PAGINAFRAGMENT:
▬▬▬▬▬▬▬▬▬▬
IT Management Blog: my thoughts about putting the "i" in IT

Verantwoordelijkheden en projecten


Introductie
In elke organisatie zal er altijd onduidelijkheid en discussie zijn over de verantwoordelijkheden. Tegenwoordig zijn organisaties bijna continue aan het veranderen. Een heldere toelichting over hoe verantwoordelijkheden ‘werken’ kan de discussie over verantwoordelijkheden in betere banen leiden en kan ondersteunend zijn het vormgeven van de organisatie.

De theorie van verantwoordelijkheden
Bij het opzetten en aansturen van een organisatie is het van groot belang om een helder beeld te hebben hoe verantwoordelijkheden ‘werken’. De eerste stap is om niet te spreken over verantwoordelijkheden maar over ‘accountability’, ‘responsibility’ en ‘mandaat’.’
  • Accountability betekent aansprakelijkheid; eindverantwoordelijkheid.
  • Reponsibility betekent verantwoordelijkheid voor de uitvoering.
  • Mandaat is de bevoegdheid om in naam van een ander te handelen, maar zonder de daarbij horende verantwoordelijkheid.
Er is een derde vorm van verantwoordelijkheid en dat is via een contract of werkafspraken (eigenlijk een speciale vorm van mandateren).
▬▬▬▬▬▬▬▬▬▬
Gegevens
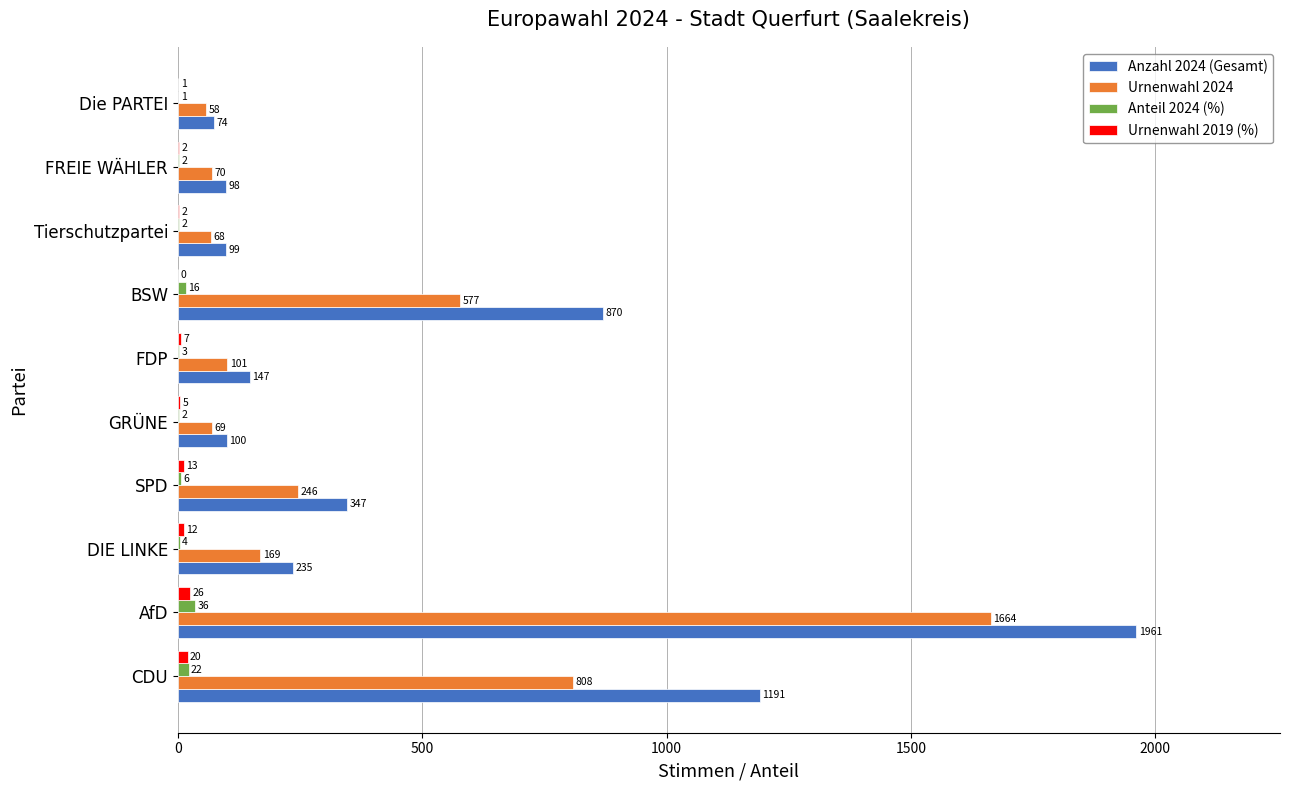

Which series has the largest total across all categories?

Anzahl 2024 (Gesamt)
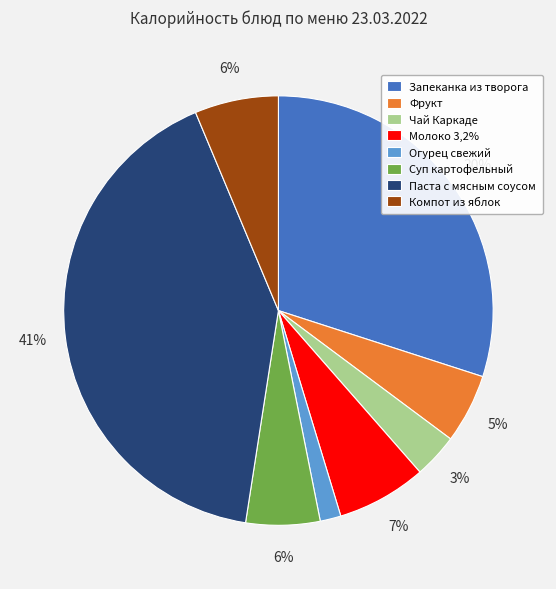

Does Компот из яблок represent more than half of the total?

No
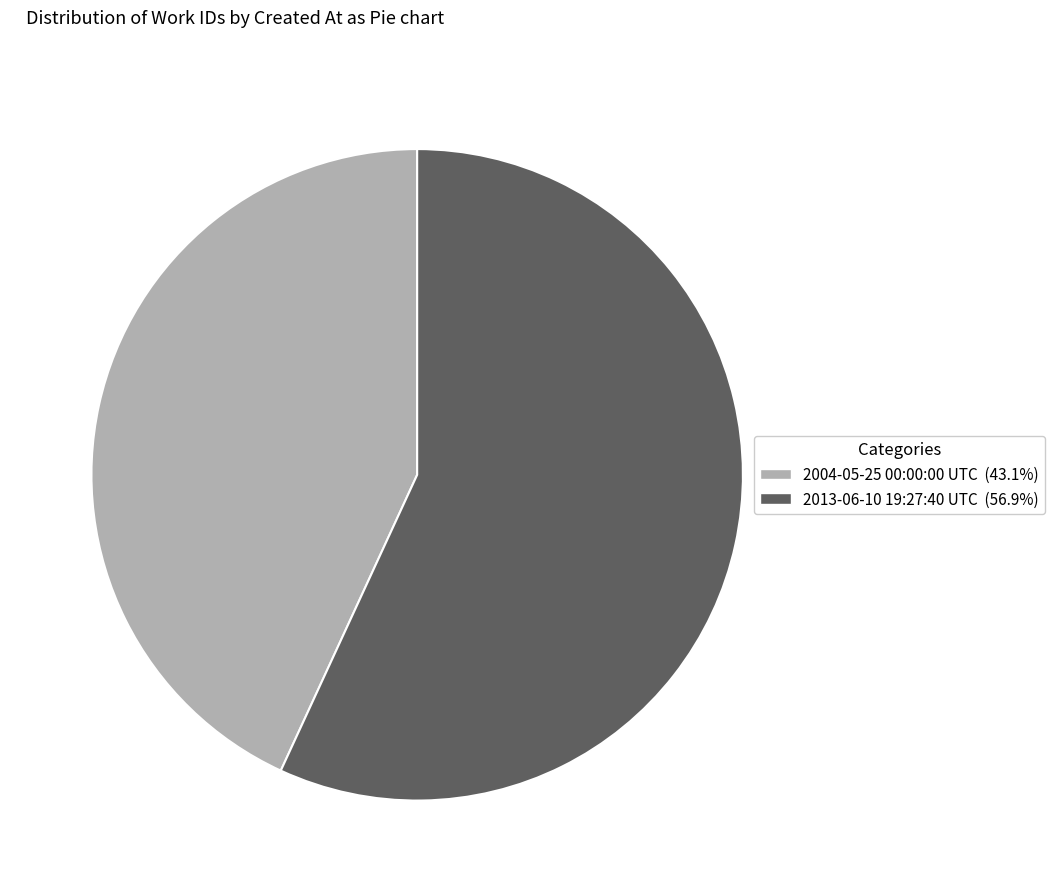

Do 2013-06-10 19:27:40 UTC and 2004-05-25 00:00:00 UTC together represent more than half of the pie?

Yes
▬▬▬▬▬▬▬▬▬▬
OPDRACHTEN:
- 1) Geef het stuk uit het paginafragment letterlijk weer, beginnend bij "De theorie van" en eindigend bij "betekent aansprakelijkheid; eindverantwoordelijkheid.".
- 2) Beantwoord deze vragen over het paginafragment:
(a) Wat zijn organisaties volgens de introductie tegenwoordig bijna continu aan het doen?
(b) Wat betekent accountability?
(c) Welke vorm van verantwoordelijkheid wordt een speciale vorm van mandateren genoemd?
- 3) Noem alle begrippen waarover je volgens het paginafragment moet spreken in plaats van over verantwoordelijkheden.
De gegevens komen uit een andere bron.

ANTWOORDEN PER OPDRACHT:
- 1)
De theorie van verantwoordelijkheden
Bij het opzetten en aansturen van een organisatie is het van groot belang om een helder beeld te hebben hoe verantwoordelijkheden ‘werken’. De eerste stap is om niet te spreken over verantwoordelijkheden maar over ‘accountability’, ‘responsibility’ en ‘mandaat’.’
  • Accountability betekent aansprakelijkheid; eindverantwoordelijkheid.

- 2)
(a) Veranderen.
(b) Aansprakelijkheid; eindverantwoordelijkheid.
(c) Verantwoordelijkheid via een contract of werkafspraken.

- 3) Accountability, responsibility, mandaat